RSF calls for the immediate release of Hassan Mohammed Qambar, a Bahraini freelance photographer who completed his sixth month in detention.
This statement was originally published on rsf.org on 13 December 2018.
Reporters Without Borders (RSF) calls for the immediate release of Hassan Mohammed Qambar, a Bahraini freelance photographer who completed his sixth month in detention and condemns the disproportionate nature of the sentences totalling more than 100 years in prison that he has received on a range of absurd charges.
Held since 12 June, Qambar began working as a photojournalist for such international media outlets as Russia Today Arabic and Ruptly in 2011, when he covered that year’s uprising and pro-democracy protests.
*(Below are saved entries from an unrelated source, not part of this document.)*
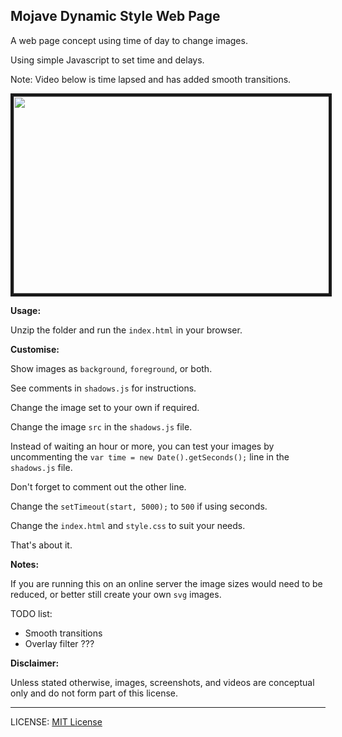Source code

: ## Mojave Dynamic Style Web Page

A web page concept using time of day to change images.

Using simple Javascript to set time and delays.

Note: Video below is time lapsed and has added smooth transitions.

<a href="http://www.youtube.com/watch?feature=player_embedded&v=HFphX4dpAHk
" target="_blank"><img src="http://img.youtube.com/vi/HFphX4dpAHk/0.jpg"
alt="" width="560" height="315" border="5" /></a>

**Usage:**

Unzip the folder and run the `index.html` in your browser.

**Customise:**

Show images as `background`, `foreground`, or both.

See comments in `shadows.js` for instructions.

Change the image set to your own if required.

Change the image `src` in the `shadows.js` file.

Instead of waiting an hour or more, you can test your images by uncommenting the `var time = new Date().getSeconds();` line in the `shadows.js` file.

Don't forget to comment out the other line.

Change the `setTimeout(start, 5000);` to `500` if using seconds.

Change the `index.html` and `style.css` to suit your needs.

That's about it.

**Notes:**

If you are running this on an online server the image sizes would need to be reduced, or better still create your own `svg` images.

TODO list:
* Smooth transitions
* Overlay filter ???

**Disclaimer:**

Unless stated otherwise, images, screenshots, and videos are conceptual only and do not form part of this license.

---

LICENSE: [MIT License](https://github.com/Aquafortis/mojave-dynamic-web/blob/master/LICENSE.txt)
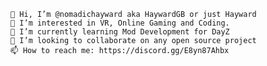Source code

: 
    👋 Hi, I’m @nomadichayward aka HaywardGB or just Hayward
    👀 I’m interested in VR, Online Gaming and Coding.
    🌱 I’m currently learning Mod Development for DayZ
    💞️ I’m looking to collaborate on any open source project
    📫 How to reach me: https://discord.gg/E8yn87Ahbx
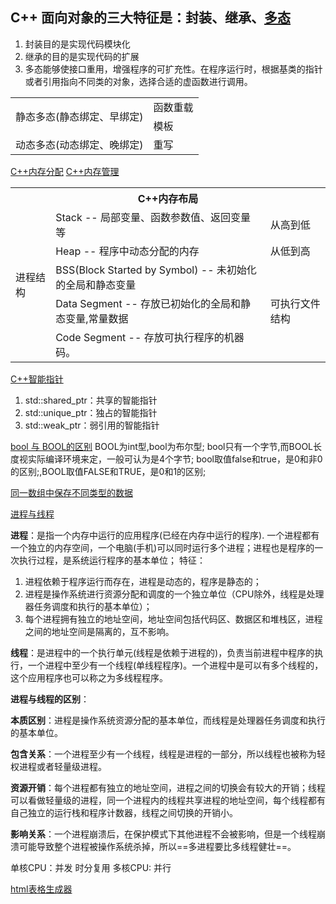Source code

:## C++ 面向对象的三大特征是：封装、继承、[多态](https://blog.csdn.net/weixin_45897952/article/details/124904764)

1. 封装目的是实现代码模块化 
2. 继承的目的是实现代码的扩展
3. 多态能够使接口重用，增强程序的可扩充性。在程序运行时，根据基类的指针或者引用指向不同类的对象，选择合适的虚函数进行调用。
<table>
  <tbody>
    <tr>
      <td rowspan="2">静态多态(静态绑定、早绑定)</td>
      <td>函数重载</td>
    </tr>
    <tr>
      <td>模板</td>
    </tr>
    <tr>
      <td>动态多态(动态绑定、晚绑定)</td>
      <td>重写</td>
    </tr>
  </tbody>

</table>


[C++内存分配](https://blog.csdn.net/Chroniccandy/article/details/109053967)
[C++内存管理](https://blog.csdn.net/zju_fish1996/article/details/108858577)

<table>
  <tbody>
    <tr>
      <th colspan="3">C++内存布局</th>
    </tr>
    <tr>
      <td rowspan="5" >进程结构</td>
      <td>Stack -- 局部变量、函数参数值、返回变量等</td>
      <td>从高到低</td>
    </tr>
    <tr>
      <td>Heap -- 程序中动态分配的内存</td>
      <td>从低到高</td>
    </tr>
    <tr>
      <td>BSS(Block Started by Symbol) -- 未初始化的全局和静态变量</td>
      <td rowspan="3" >可执行文件结构</td>
    </tr>
    <tr>
      <td>Data Segment --  存放已初始化的全局和静态变量,常量数据</td>
    </tr>
    <tr>
      <td>Code Segment -- 存放可执行程序的机器码。</td>
    </tr>
  </tbody>
</table>

[C++智能指针](https://blog.csdn.net/qq_56673429/article/details/124837626)
1. std::shared_ptr：共享的智能指针
2. std::unique_ptr：独占的智能指针
3. std::weak_ptr：弱引用的智能指针

[bool 与 BOOL的区别](https://blog.csdn.net/gubaofu/article/details/115179096)
BOOL为int型,bool为布尔型;
bool只有一个字节,而BOOL长度视实际编译环境来定，一般可认为是4个字节;
bool取值false和true，是0和非0的区别;,BOOL取值FALSE和TRUE，是0和1的区别;

[同一数组中保存不同类型的数据](http://blog.leanote.com/post/lee-romantic/e78e32f87267)





[进程与线程](https://blog.csdn.net/mu_wind/article/details/124616643)

**进程**：是指一个内存中运行的应用程序(已经在内存中运行的程序). 一个进程都有一个独立的内存空间，一个电脑(手机)可以同时运行多个进程；进程也是程序的一次执行过程，是系统运行程序的基本单位；
特征：
1. 进程依赖于程序运行而存在，进程是动态的，程序是静态的；
2. 进程是操作系统进行资源分配和调度的一个独立单位（CPU除外，线程是处理器任务调度和执行的基本单位）；
3. 每个进程拥有独立的地址空间，地址空间包括代码区、数据区和堆栈区，进程之间的地址空间是隔离的，互不影响。

**线程**：是进程中的一个执行单元(线程是依赖于进程的)，负责当前进程中程序的执行，一个进程中至少有一个线程(单线程程序)。一个进程中是可以有多个线程的，这个应用程序也可以称之为多线程程序。

**进程与线程的区别**：

**本质区别**：进程是操作系统资源分配的基本单位，而线程是处理器任务调度和执行的基本单位。

**包含关系**：一个进程至少有一个线程，线程是进程的一部分，所以线程也被称为轻权进程或者轻量级进程。

**资源开销**：每个进程都有独立的地址空间，进程之间的切换会有较大的开销；线程可以看做轻量级的进程，同一个进程内的线程共享进程的地址空间，每个线程都有自己独立的运行栈和程序计数器，线程之间切换的开销小。

**影响关系**：一个进程崩溃后，在保护模式下其他进程不会被影响，但是一个线程崩溃可能导致整个进程被操作系统杀掉，所以==多进程要比多线程健壮==。

单核CPU：并发 时分复用
多核CPU: 并行


[html表格生成器](https://c.runoob.com/front-end/7688/)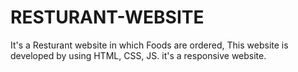 # RESTURANT-WEBSITE
It's a Resturant website in which Foods are ordered, This website is developed by using HTML, CSS, JS. it's a responsive website.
He has been convicted on such charges as “burning tyres,” “causing damage to an electricity tower,” “rioting and causing chaos” and “association with a terror organization,” but RSF has learned that the interrogations to which he was submitted were all about his work as a photojournalist.
“The many fanciful charges and the disproportionate sentences imposed on Hassan Mohammed Qambar show that the Bahraini justice system tolerates no media coverage that contradicts the official version of events,” said Sophie Anmuth, the head of RSF’s Middle East desk. “We call for his immediate release and the quashing of these wrongful convictions because he just did his job as a photojournalist.”
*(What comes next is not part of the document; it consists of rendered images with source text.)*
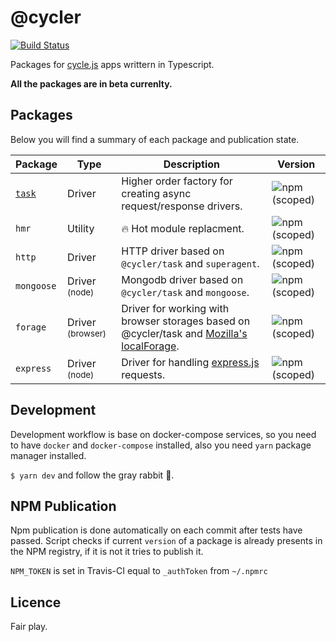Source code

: # @cycler

[![Build Status](https://travis-ci.org/whitecolor/cycler.svg?branch=master)](https://travis-ci.org/whitecolor/cycler)

Packages for [cycle.js](http://cycle.js.org) apps writtern in Typescript. 

**All the packages are in beta currenlty.**


## Packages

Below you will find a summary of each package and publication state.

| Package | Type | Description | Version |
|--------|-------|------------|----------|
| [`task`](./task) | Driver | Higher order factory for creating async request/response drivers. | ![npm (scoped)](https://img.shields.io/npm/v/@cycler/task.svg?maxAge=86400) |
| `hmr` | Utility | :fire: Hot module replacment. | ![npm (scoped)](https://img.shields.io/npm/v/@cycler/http.svg?maxAge=86400) |
| `http` | Driver | HTTP driver based on `@cycler/task` and `superagent`. | ![npm (scoped)](https://img.shields.io/npm/v/@cycler/http.svg?maxAge=86400) |
| `mongoose` | Driver <small>(node)</small> | Mongodb driver based on `@cycler/task` and `mongoose`. | ![npm (scoped)](https://img.shields.io/npm/v/@cycler/mongoose.svg?maxAge=86400) |
| `forage` | Driver <small>(browser)</small> |Driver for working with browser storages based on @cycler/task and [Mozilla's localForage](https://github.com/localForage/localForage). | ![npm (scoped)](https://img.shields.io/npm/v/@cycler/forage.svg?maxAge=86400) |
| `express` | Driver <small>(node)</small> | Driver for handling [express.js](https://github.com/expressjs/express) requests. | ![npm (scoped)](https://img.shields.io/npm/v/@cycler/forage.svg?maxAge=86400) |

## Development

Development workflow is base on docker-compose services, so you need to have `docker` and `docker-compose` installed, also you need `yarn` package manager installed.

`$ yarn dev` and follow the gray rabbit :rabbit:.


## NPM Publication

Npm publication is done automatically on each commit after tests have passed.
Script checks if current `version` of a package is already presents in the NPM registry, if it is not it tries to publish it.

`NPM_TOKEN` is set in Travis-CI equal to `_authToken` from `~/.npmrc`

## Licence

Fair play.
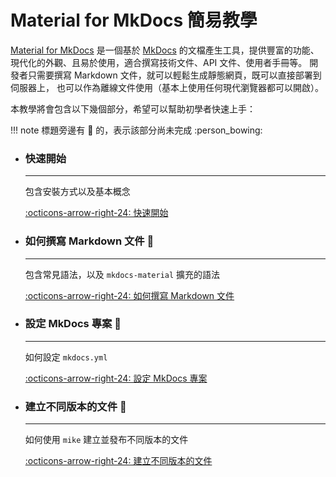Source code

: # Material for MkDocs 簡易教學

[Material for MkDocs](https://squidfunk.github.io/mkdocs-material/) 是一個基於 [MkDocs](https://www.mkdocs.org/)
的文檔產生工具，提供豐富的功能、現代化的外觀、且易於使用，適合撰寫技術文件、API 文件、使用者手冊等。
開發者只需要撰寫 Markdown 文件，就可以輕鬆生成靜態網頁，既可以直接部署到伺服器上，
也可以作為離線文件使用（基本上使用任何現代瀏覽器都可以開啟）。

本教學將會包含以下幾個部分，希望可以幫助初學者快速上手：

!!! note
    標題旁邊有 :construction: 的，表示該部分尚未完成 :person_bowing:

<div class="grid cards" markdown>

- ### 快速開始

    ---

    包含安裝方式以及基本概念

    [:octicons-arrow-right-24: 快速開始](getting-started.md)

- ### 如何撰寫 Markdown 文件 :construction:

    ---

    包含常見語法，以及 `mkdocs-material` 擴充的語法

    [:octicons-arrow-right-24: 如何撰寫 Markdown 文件](markdown.md)

- ### 設定 MkDocs 專案 :construction:

    ---

    如何設定 `mkdocs.yml`

    [:octicons-arrow-right-24: 設定 MkDocs 專案](configuration.md)

- ### 建立不同版本的文件 :construction:

    ---

    如何使用 `mike` 建立並發布不同版本的文件

    [:octicons-arrow-right-24: 建立不同版本的文件](versioning.md)

</div>
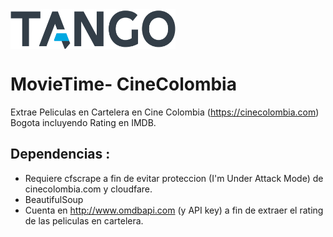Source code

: <img src="./Tango_Management_logo.png" width="264" height="64" align="center"/>

# MovieTime- CineColombia
Extrae Peliculas en Cartelera en Cine Colombia (https://cinecolombia.com) Bogota  incluyendo Rating en IMDB.

## Dependencias :
- Requiere cfscrape a fin de evitar proteccion (I'm Under Attack Mode) de cinecolombia.com y cloudfare.
- BeautifulSoup
- Cuenta en http://www.omdbapi.com (y API key) a fin de extraer el rating de las peliculas en cartelera.
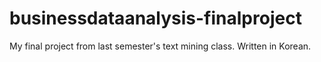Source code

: # businessdataanalysis-finalproject
My final project from last semester's text mining class. Written in Korean.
Qambar was previously jailed from April 2011 to February 2012 on charges of vandalism and spreading false news. He resumed working as a photojournalist after his release with the result that Bahrain’s National Security Agency began searching for him four months later and raided his home for the first time.
The NSA ended up raiding his home more than 60 times during the ensuing six years until he was finally arrested six months ago.
According to RSF’s barometer, 15 journalists and citizen-journalists are currently detained in connection with the provision of news and information in Bahrain, which is ranked 166th out of 180 countries in RSF’s 2018 World Press Freedom Index.